If a dictionary, keys are used as split names and values are lists of dataset indices.
- Returns:
A dictionary where keys are split names and values are the new
FeaturesConcatDataset
subsets.- Return type:
dict[str, FeaturesConcatDataset]
- std(ddof: int = 1, numeric_only: bool = False, eps: float = 0, n_jobs: int = 1) Series [source]
Compute the standard deviation for each feature column.
- Parameters:
ddof (int, default 1) – Delta Degrees of Freedom.
numeric_only (bool, default False) – Include only float, int, boolean columns.
eps (float, default 0) – A small epsilon value to add to the variance before taking the square root to avoid numerical instability.
n_jobs (int, default 1) – Number of jobs to run in parallel.
- Returns:
The standard deviation of each column.
- Return type:
pandas.Series
- to_dataframe(include_metadata: bool | str | List[str] = False, include_target: bool = False, include_crop_inds: bool = False) DataFrame [source]

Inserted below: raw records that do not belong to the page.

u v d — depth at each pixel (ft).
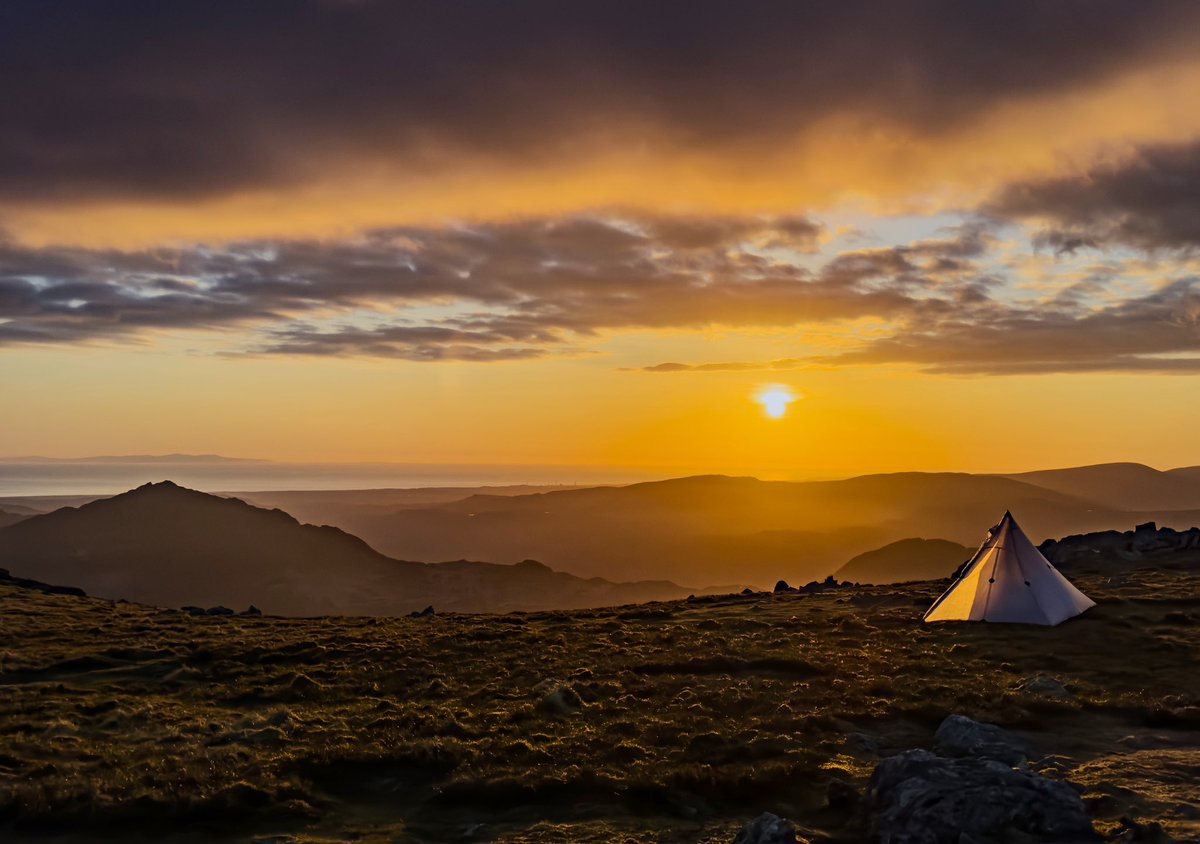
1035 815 44.86
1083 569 162.30
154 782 58.54
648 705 77.51
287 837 50.37
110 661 108.78
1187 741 62.90
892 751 63.21
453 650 110.93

Convert the dataset to a single pandas DataFrame.
- Parameters:
include_metadata (bool or str or list of str, default False) – If True, include all metadata columns. If a string or list of strings, include only the specified metadata columns.
include_target (bool, default False) – If True, include the ‘target’ column.

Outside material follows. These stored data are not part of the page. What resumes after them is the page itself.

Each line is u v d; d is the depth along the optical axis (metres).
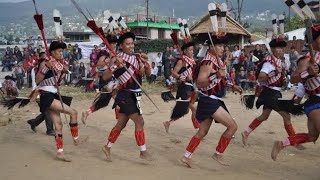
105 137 8.90
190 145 6.62
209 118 6.54
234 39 25.39
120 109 6.75
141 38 32.78
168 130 9.47
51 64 6.95
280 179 6.04
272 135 8.97
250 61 17.81
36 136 9.02
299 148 7.72
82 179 6.03
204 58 6.43
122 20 8.38
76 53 22.64
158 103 13.79
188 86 8.55
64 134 9.17
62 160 7.02
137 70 6.67
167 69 18.38
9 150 7.78
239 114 11.75
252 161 7.03
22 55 23.09
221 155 6.73
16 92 15.73
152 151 7.68
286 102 7.37
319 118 5.64
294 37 21.20
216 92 6.43
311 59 5.35
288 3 5.54
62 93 15.77
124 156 7.34
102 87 9.21
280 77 7.46
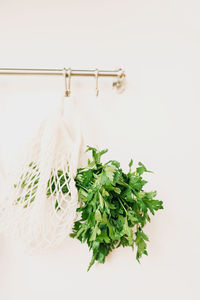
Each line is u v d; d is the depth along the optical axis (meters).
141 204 0.50
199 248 0.64
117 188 0.49
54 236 0.54
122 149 0.67
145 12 0.71
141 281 0.63
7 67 0.69
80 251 0.64
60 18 0.71
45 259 0.64
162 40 0.70
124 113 0.68
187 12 0.71
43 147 0.54
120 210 0.51
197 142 0.67
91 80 0.68
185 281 0.63
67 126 0.62
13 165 0.56
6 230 0.55
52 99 0.68
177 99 0.68
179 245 0.64
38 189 0.51
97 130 0.67
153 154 0.67
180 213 0.65
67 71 0.61
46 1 0.71
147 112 0.68
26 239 0.54
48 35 0.70
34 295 0.63
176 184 0.66
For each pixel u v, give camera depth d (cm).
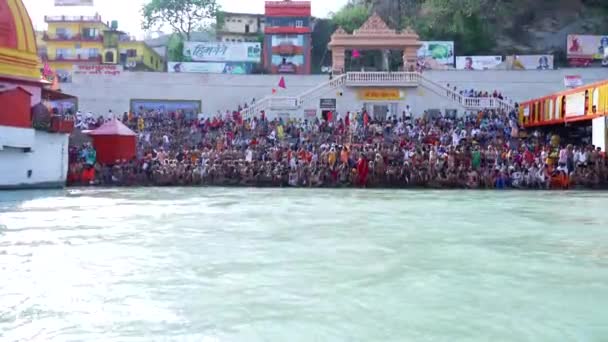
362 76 3938
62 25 7169
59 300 682
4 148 2384
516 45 6031
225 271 838
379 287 750
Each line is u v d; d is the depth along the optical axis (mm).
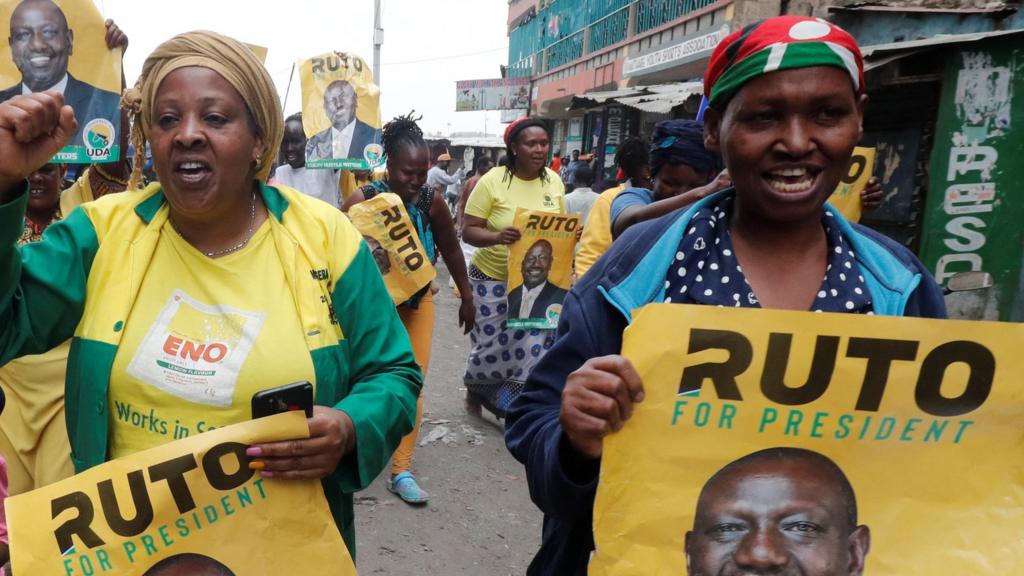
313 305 1547
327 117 5168
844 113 1224
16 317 1407
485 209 4836
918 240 3748
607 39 17750
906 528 1184
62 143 1335
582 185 5840
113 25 2611
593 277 1385
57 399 2281
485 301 4863
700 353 1175
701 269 1302
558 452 1254
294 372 1495
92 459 1467
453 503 3910
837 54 1184
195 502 1351
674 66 13539
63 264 1453
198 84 1450
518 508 3912
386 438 1564
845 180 2762
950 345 1168
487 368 4922
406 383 1652
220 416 1468
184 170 1450
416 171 3943
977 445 1183
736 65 1230
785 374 1174
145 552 1328
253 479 1381
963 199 3490
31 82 2469
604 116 13148
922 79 3596
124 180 2844
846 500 1185
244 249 1557
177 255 1535
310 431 1399
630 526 1192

include_crop_inds (bool, default False) – If True, include window cropping index columns.
- Returns:
A DataFrame containing the features and requested metadata.
- Return type:
pandas.DataFrame
- var(ddof: int = 1, numeric_only: bool = False, n_jobs: int = 1) Series [source]
Compute the variance for each feature column.
- Parameters:
ddof (int, default 1) – Delta Degrees of Freedom. The divisor used in calculations is N - ddof.
numeric_only (bool, default False) – Include only float, int, boolean columns.
n_jobs (int, default 1) – Number of jobs to run in parallel.
- Returns:
The variance of each column.
- Return type:
pandas.Series
- zscore(ddof: int = 1, numeric_only: bool = False, eps: float = 0, n_jobs: int = 1) None [source]
Apply z-score normalization to numeric columns in-place.
- Parameters:
ddof (int, default 1) – Delta Degrees of Freedom for variance calculation.
numeric_only (bool, default False) – Include only float, int, boolean columns.
eps (float, default 0) – Epsilon for numerical stability.
n_jobs (int, default 1) – Number of jobs to run in parallel for statistics computation.
- class eegdash.features.datasets.FeaturesDataset(features: DataFrame, metadata: DataFrame | None = None, description: dict | Series | None = None, transform: Callable | None = None, raw_info: Dict | None = None, raw_preproc_kwargs: Dict | None = None, window_kwargs: Dict | None = None, window_preproc_kwargs: Dict | None = None, features_kwargs: Dict | None = None)[source]
Bases:
EEGWindowsDataset
A dataset of features extracted from EEG windows.
This class holds features in a pandas DataFrame and provides an interface compatible with braindecode’s dataset structure. Each row in the feature DataFrame corresponds to a single sample (e.g., an EEG window).
- Parameters:
features (pandas.DataFrame) – A DataFrame where each row is a sample and each column is a feature.
metadata (pandas.DataFrame, optional) – A DataFrame containing metadata for each sample, indexed consistently with features. Must include columns ‘i_window_in_trial’, ‘i_start_in_trial’, ‘i_stop_in_trial’, and ‘target’.
description (dict or pandas.Series, optional) – Additional high-level information about the dataset (e.g., subject ID).
transform (callable, optional) – A function or transform to apply to the feature data on-the-fly.
raw_info (dict, optional) – Information about the original raw recording, for provenance.
raw_preproc_kwargs (dict, optional) – Keyword arguments used for preprocessing the raw data.
window_kwargs (dict, optional) – Keyword arguments used for windowing the data.
window_preproc_kwargs (dict, optional) – Keyword arguments used for preprocessing the windowed data.
features_kwargs (dict, optional) – Keyword arguments used for feature extraction.